This solution has some unusual features. Although all the configuration and access control data is stored in the device, its management functions are divided between the device and a designated Windows workstation that runs the Access Control Manager application. This slightly unusual arrangement does enable routine management and monitoring functions to run from any networked client, while changes to the security system can only be carried out from a specific workstation.
In practice this arrangement works well, and allows the more sensitive administration tasks to be carried out from a secure location. The other unusual feature is the use of USB devices called iKeys. These security tokens can be used to identify users using a Personal Identification Number and can replace the normal user name and password authentication procedures. The tokens identify users and not their access rights, which are stored and managed at the appliance, so it is easy to change a user's settings or to remove their access rights without needing to reprogram the token.
Setting up the device was a matter of following the printed Quick Start guide and using the Network and Protected site configuration wizards, and we were able to have a working installation in a matter of minutes.
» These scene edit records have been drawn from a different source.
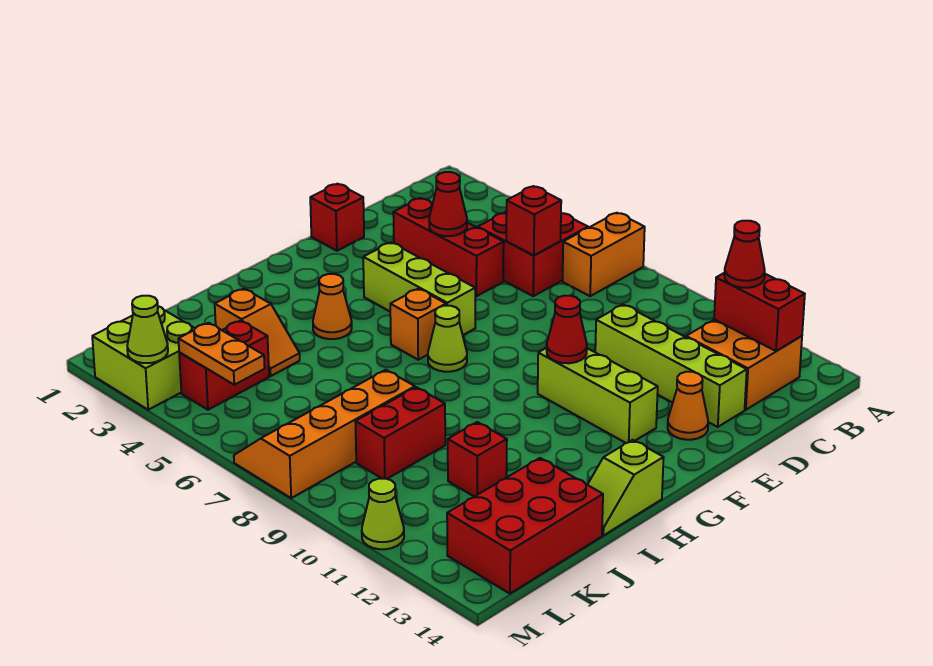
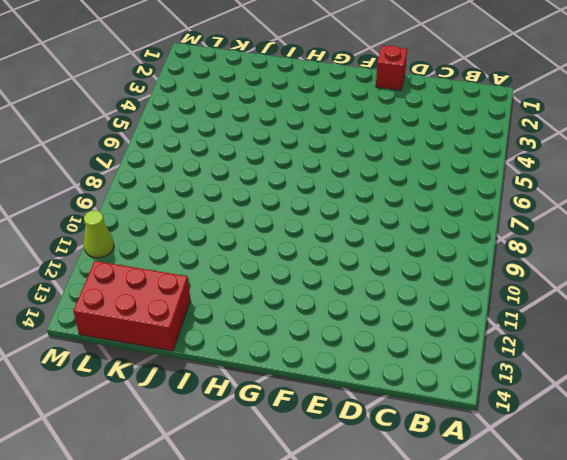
none -> orange brick A7:B7 level 1
none -> red brick B5:C6 level 1
none -> orange brick B12:C13 level 1

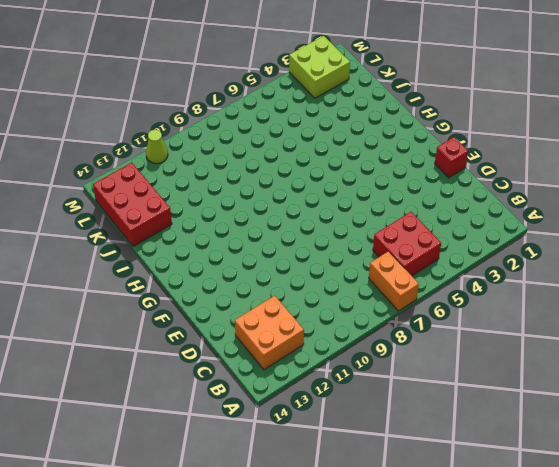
none -> red brick D3:D5 level 1
none -> lime brick D10:D13 level 1
none -> orange cone E13 level 1

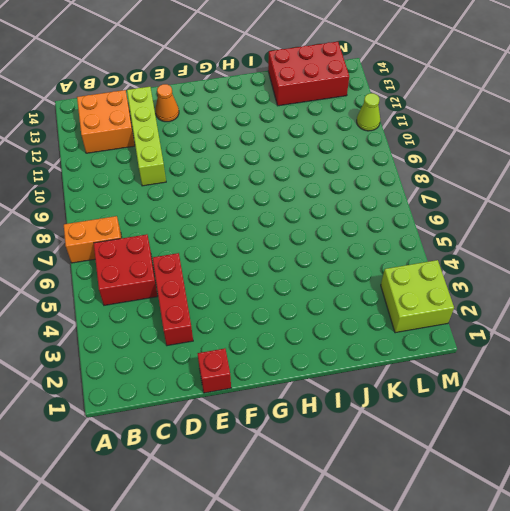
none -> lime brick F4:F6 level 1
none -> lime brick F10:F12 level 1
none -> orange brick G6 level 1

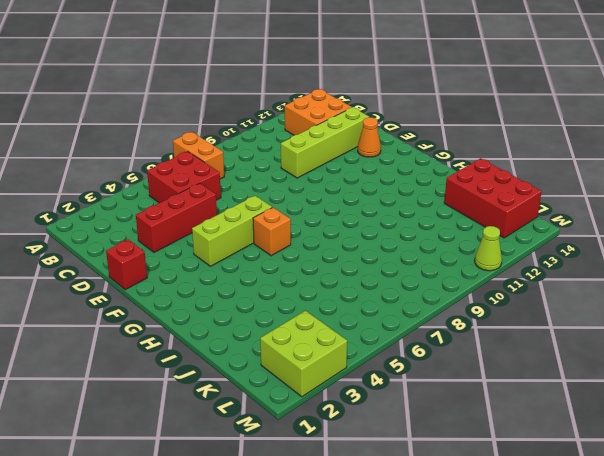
none -> lime brick F10:F12 level 1
none -> lime cone G7 level 1
none -> orange cone H4 level 1

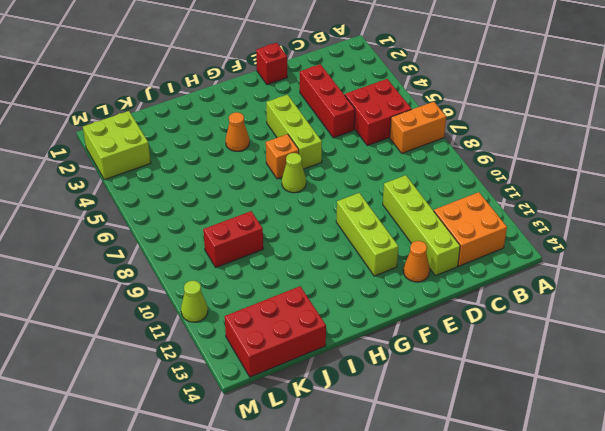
none -> lime slope H14:I14 level 1 top H
none -> orange slope J3:J4 level 1 top 3
none -> orange slope J7:M8 level 1 top 8

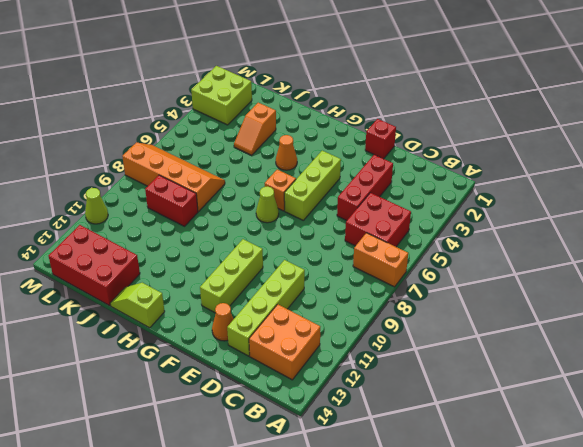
none -> red brick J11 level 1
none -> red brick K4:L4 level 1
none -> red brick B12:B13 level 2

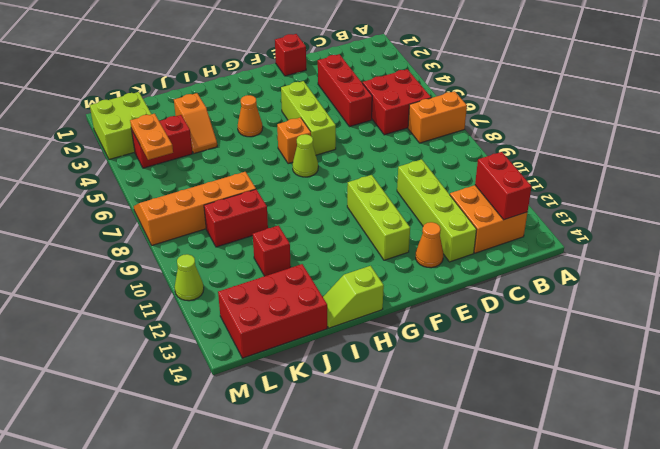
none -> red brick C6 level 2
none -> red cone D4 level 2
none -> red cone F10 level 2

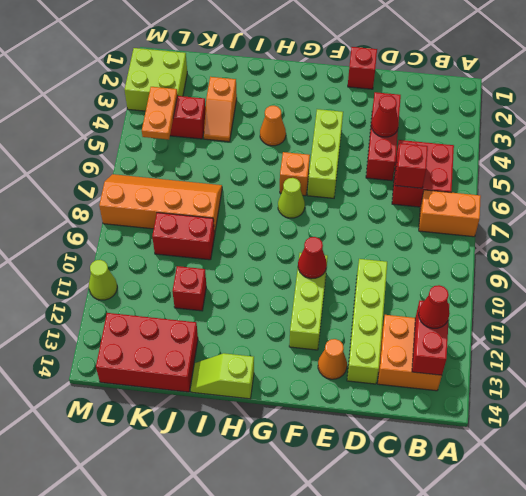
none -> lime cone M3 level 2

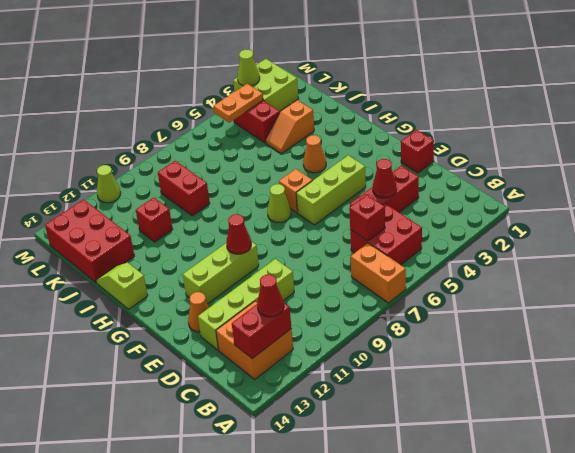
none -> orange slope J7:M8 level 1 top 8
Configuring and managing the device is simple, although the need to switch between the browser based interface and the Windows application was confusing to begin with.
Both interfaces are clean and well laid out, and provide on-line help and feedback in ample quantities. One thing that disturbed us was that although the administration interface offered an option to run diagnostics on the device these features were not implemented, and an apologetic message directed us to use the command line interface instead. (The vendor informs us that improvements to the next version of the iGate software take care of this problem). Although this did not compromise the system's operation in any way, it made things feel a little unfinished.